> [WHAT TO PRODUCE]: Find all lines in the listing that include the word "הציוני", then copy them.

> [INPUT]:

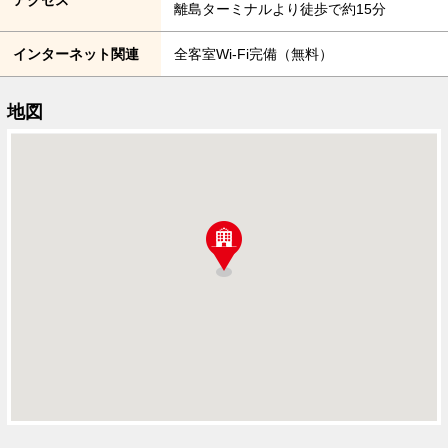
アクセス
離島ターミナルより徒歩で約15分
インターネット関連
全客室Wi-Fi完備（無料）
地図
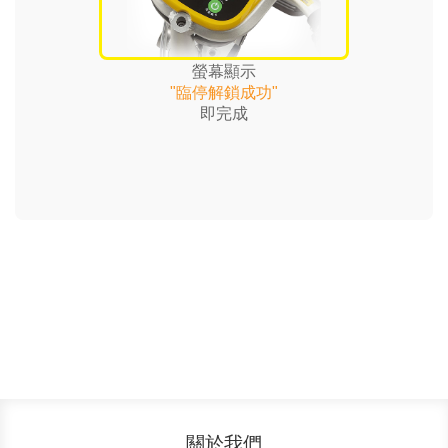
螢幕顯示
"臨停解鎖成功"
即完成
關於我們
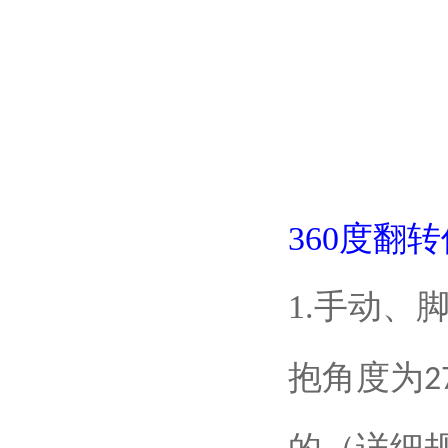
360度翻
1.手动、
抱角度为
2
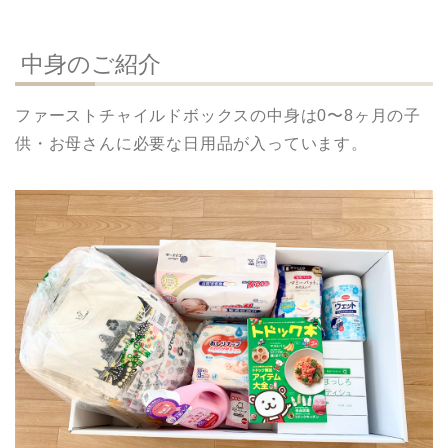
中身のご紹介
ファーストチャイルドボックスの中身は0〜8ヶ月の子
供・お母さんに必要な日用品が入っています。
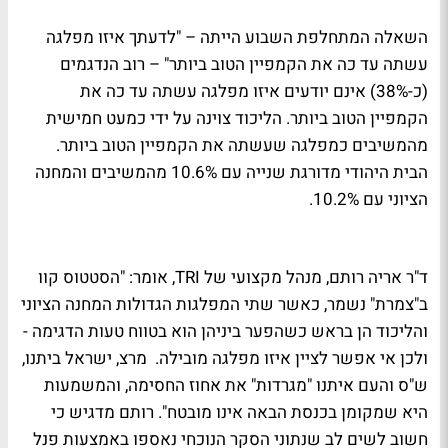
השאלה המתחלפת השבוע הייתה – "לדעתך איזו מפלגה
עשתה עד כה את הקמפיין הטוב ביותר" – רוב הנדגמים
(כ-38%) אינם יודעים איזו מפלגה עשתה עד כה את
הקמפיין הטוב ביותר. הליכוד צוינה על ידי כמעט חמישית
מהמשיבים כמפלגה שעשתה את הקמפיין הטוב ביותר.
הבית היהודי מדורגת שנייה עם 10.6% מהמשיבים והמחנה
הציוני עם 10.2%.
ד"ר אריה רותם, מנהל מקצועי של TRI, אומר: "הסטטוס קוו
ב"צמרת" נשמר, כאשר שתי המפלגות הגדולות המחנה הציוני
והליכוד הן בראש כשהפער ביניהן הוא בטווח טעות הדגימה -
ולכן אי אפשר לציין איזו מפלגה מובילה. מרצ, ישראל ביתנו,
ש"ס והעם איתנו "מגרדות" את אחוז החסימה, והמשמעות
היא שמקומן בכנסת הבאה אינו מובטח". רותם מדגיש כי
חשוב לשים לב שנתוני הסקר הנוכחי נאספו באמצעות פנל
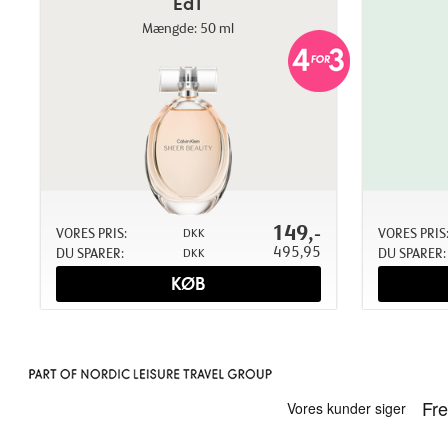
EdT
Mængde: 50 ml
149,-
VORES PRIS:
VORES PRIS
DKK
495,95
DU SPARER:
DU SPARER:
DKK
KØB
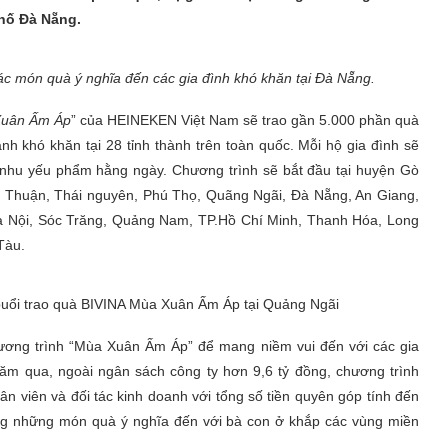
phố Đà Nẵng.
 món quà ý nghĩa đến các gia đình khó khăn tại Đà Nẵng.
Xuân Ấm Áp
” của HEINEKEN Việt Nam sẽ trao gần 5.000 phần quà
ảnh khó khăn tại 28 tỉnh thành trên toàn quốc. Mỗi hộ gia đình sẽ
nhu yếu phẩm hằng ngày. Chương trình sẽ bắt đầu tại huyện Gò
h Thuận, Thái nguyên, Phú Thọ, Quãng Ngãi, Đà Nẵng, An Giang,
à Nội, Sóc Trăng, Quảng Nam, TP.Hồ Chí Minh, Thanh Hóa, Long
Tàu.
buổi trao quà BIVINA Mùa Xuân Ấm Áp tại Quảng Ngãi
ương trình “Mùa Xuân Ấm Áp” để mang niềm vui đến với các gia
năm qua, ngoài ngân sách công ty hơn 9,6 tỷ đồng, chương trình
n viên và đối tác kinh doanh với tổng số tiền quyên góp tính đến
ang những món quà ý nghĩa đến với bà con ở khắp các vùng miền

> [RESPONSE BOX]:
הציוני עם 10.2%.
ב"צמרת" נשמר, כאשר שתי המפלגות הגדולות המחנה הציוני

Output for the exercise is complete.